Nevertheless, GST is not always payable, for example:

  • by a vendor who is not required to register for GST;
  • if it is the sale by a vendor of real estate that is a part of a going concern.

On the other side of the equation, a person is entitled to an input tax credit for any ‘creditable acquisition’. If registered for GST purposes, a person makes a  ‘creditable acquisition’  if:

  • the person acquires something for a creditable purpose (ie not for consumption),
  • the supply of the thing to the person is a taxable supply, and
  • the person provides consideration for the supply.

The input tax credit is usually an amount that is equal to the GST payable (by the vendor) on the thing supplied. However, in some cases, such as where GST is assessed under the margin scheme, no input tax credit is available to a purchaser.

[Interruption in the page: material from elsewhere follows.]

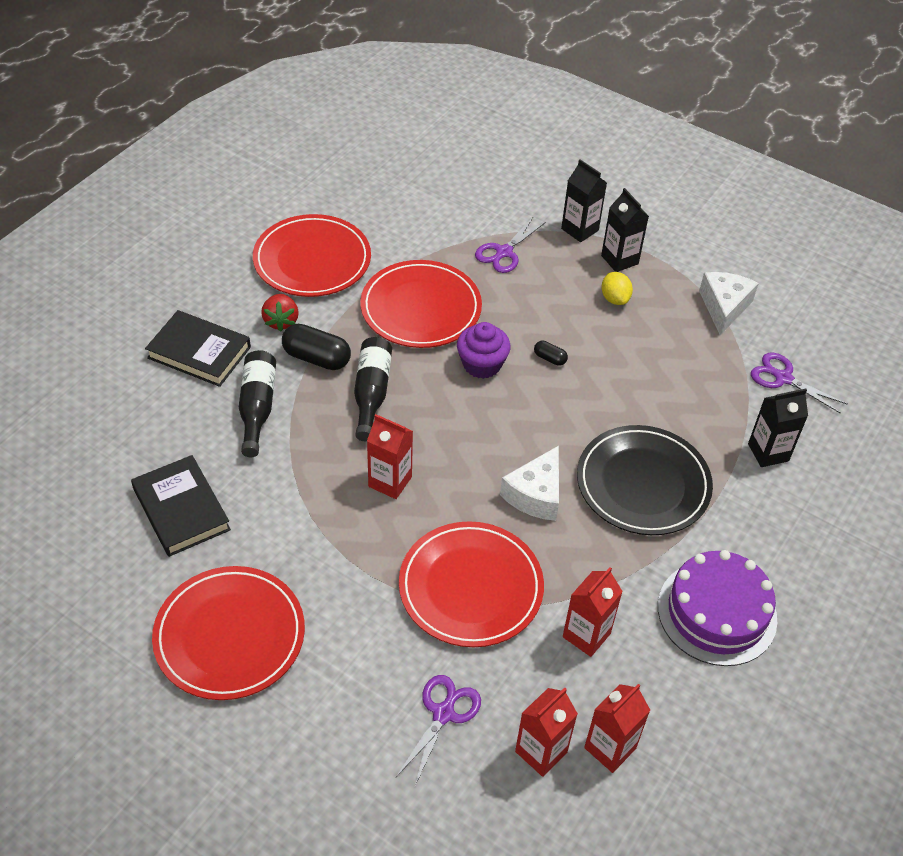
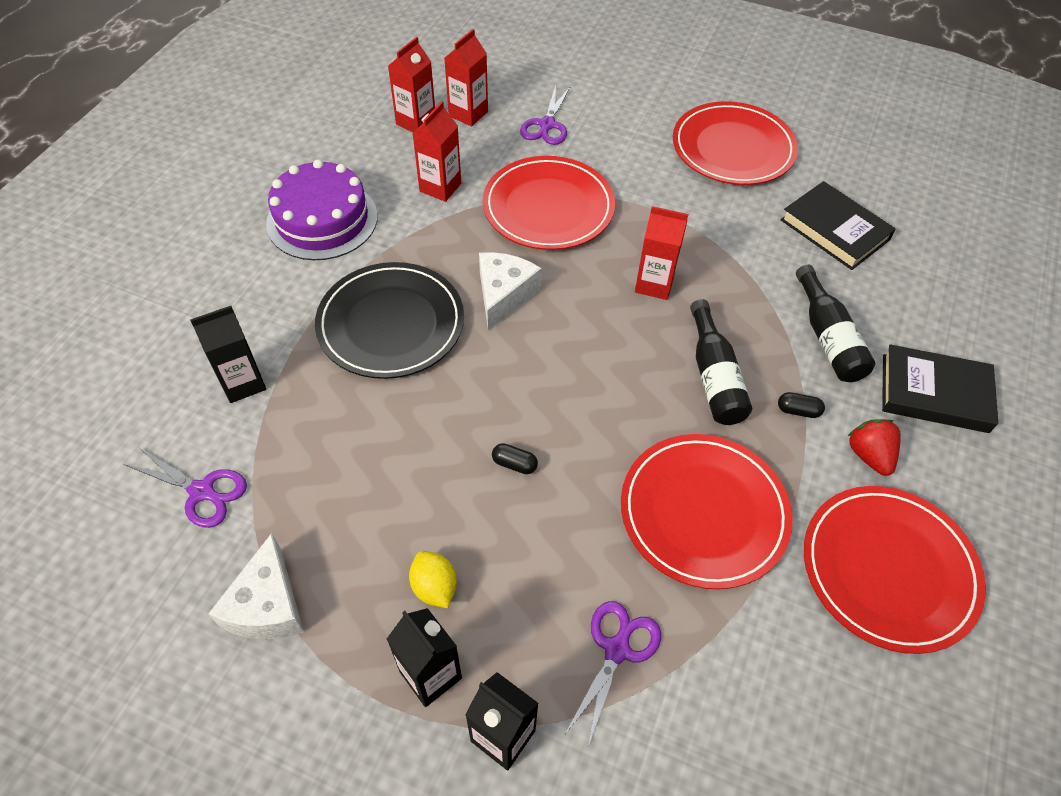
camera: 170 degrees right, 5 degrees up
(316, 358) = (798, 410): black capsule -> black capsule, size x0.50
(482, 364) = (598, 439): purple cupcake -> none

It follows as a consequence that the net cost of land to a purchaser can differ from the net benefit realised for that land by the vendor.

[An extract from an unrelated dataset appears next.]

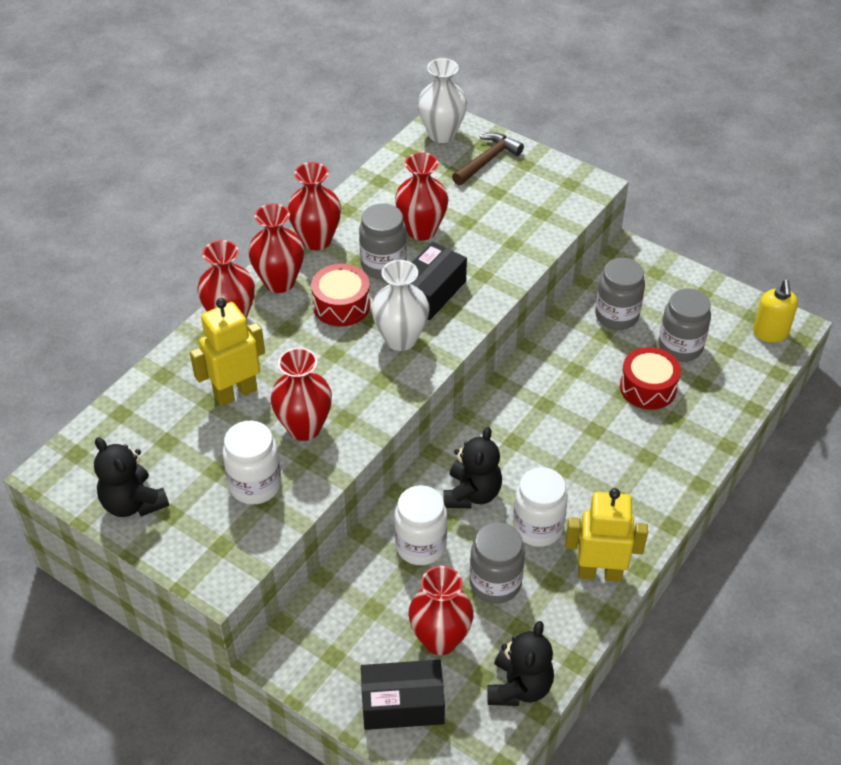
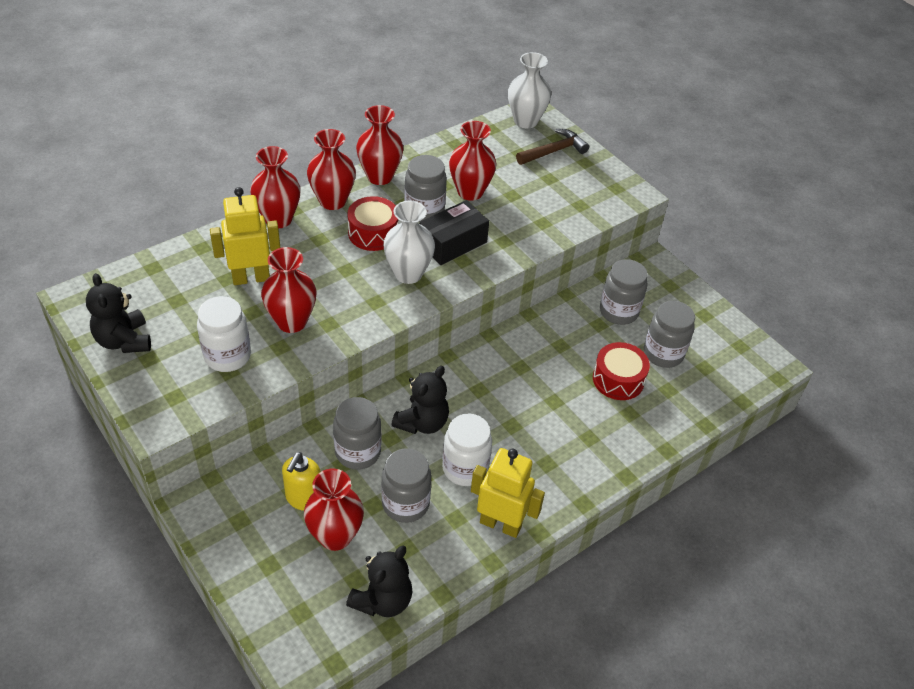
camera: 15 degrees right, 0 degrees up
(402, 704) = (276, 580): black box -> none
(420, 546) = (358, 452): white jar -> grey jar
(770, 333) = (750, 365): yellow soap dispenser -> yellow soap dispenser (304, 498)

Section 6A(1) of the Valuation of land Act provides:

The land value of land is the capital sum which the…land might be expected to realise if offered for sale on such reasonable terms and conditions as a bona fide seller would require, assuming that the improvements, if any…had not been made. [my emphasis]

Storage Equities challenged the assessment of the Valuer-General under s6A(1) on grounds that the assessed value included a GST component. It argued that the sale price of the land inclusive of GST did not represent or afford evidence of the value of land to the vendor because the GST component was not ‘realised’ by the vendor, but rather remitted to the ATO. Therefore the amount ‘realised’ under s6A(1) must be the amount paid, ‘net’ of GST.

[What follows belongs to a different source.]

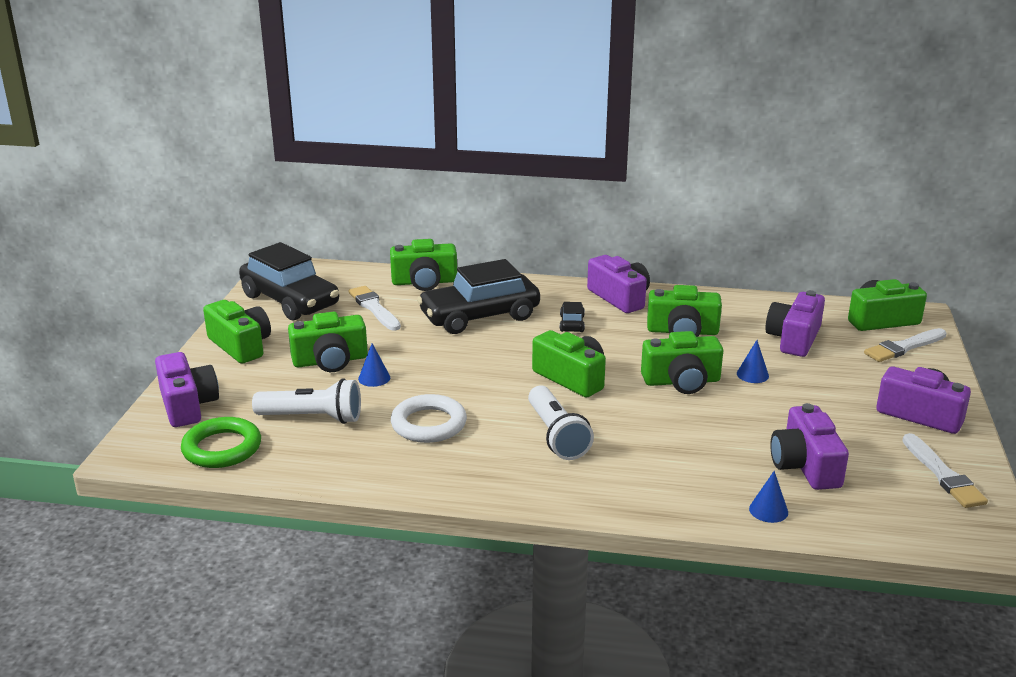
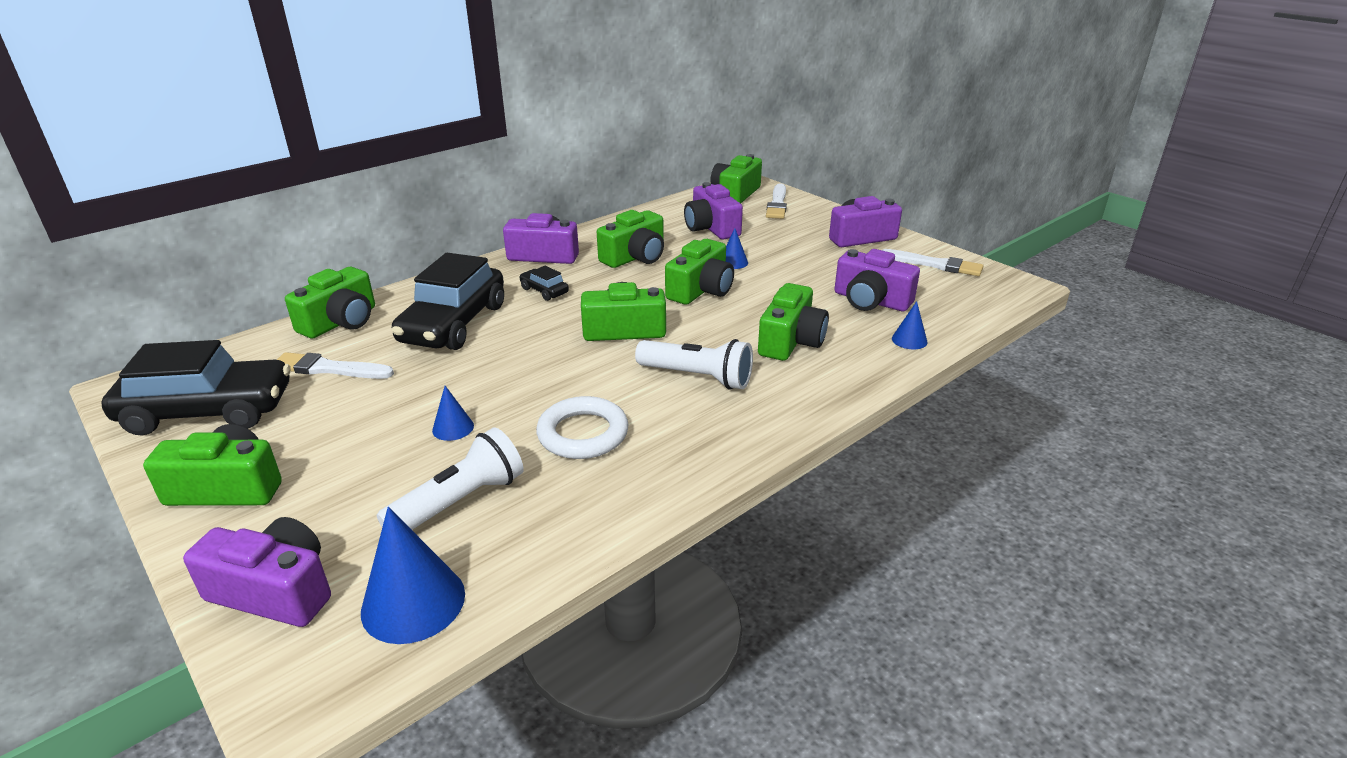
camera: 50 degrees left, 5 degrees up
(222, 448) = (413, 602): green ring -> blue cone
(330, 361) = (374, 440): green camera -> green camera (791, 341)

Craig J rejected Storage Equities’ argument.

The hypothetical value of land under s6A(1) was to be determined  in accordance with the well know test in Spencer v The Commonwealth of Australia [1907] HCA 82. In summary, that test requires the determination of the price on a given day that a desirous purchaser and a willing vendor would have come together on, for the hypothetical unimproved land.

Craig J held that the amount actually paid by the purchaser must be the sum ‘realised’ by the vendor, regardless of whether or not some of that amount represents GST which must be remitted by the vendor to the ATO.

This was because His Honour found that there must be a unity of ‘value’ for the purposes of s6A(1) and that this could only be achieved if the ‘value’ is the sum realised by the vendor being the same amount as is paid by the purchaser (at [45]).

In that context, whether or not a purchaser can obtain an input tax credit for the GST component of the purchase price, the amount actually paid is clearly the purchaser’s liability. If so, the price ‘realised’ from the perspective of the vendor could not be anything different, ie, a price ‘net’ of GST.

In summary, therefore, whether or not the vendor is required to remit a component of the price as GST to the ATO and whether or not the purchaser is entitled to an input tax credit, is irrelevant for the purpose of determining value under s6A(1).


The task confronting valuers comparing sales data for the purposes of s6A(1) will be assisted by Craig J’s approach. It will not be necessary for valuers to enquire about the circumstances of a sale in order to determine whether or not GST was payable and therefore how the sale is to be treated compared to others.

It is less clear how this will affect future ratings valuations carried out under s6A(1). This will depend on the prevailing practice of valuers to date. It could, potentially lead to a general increase in valuations if there has been a wide spread practice of excluding the GST component of sales.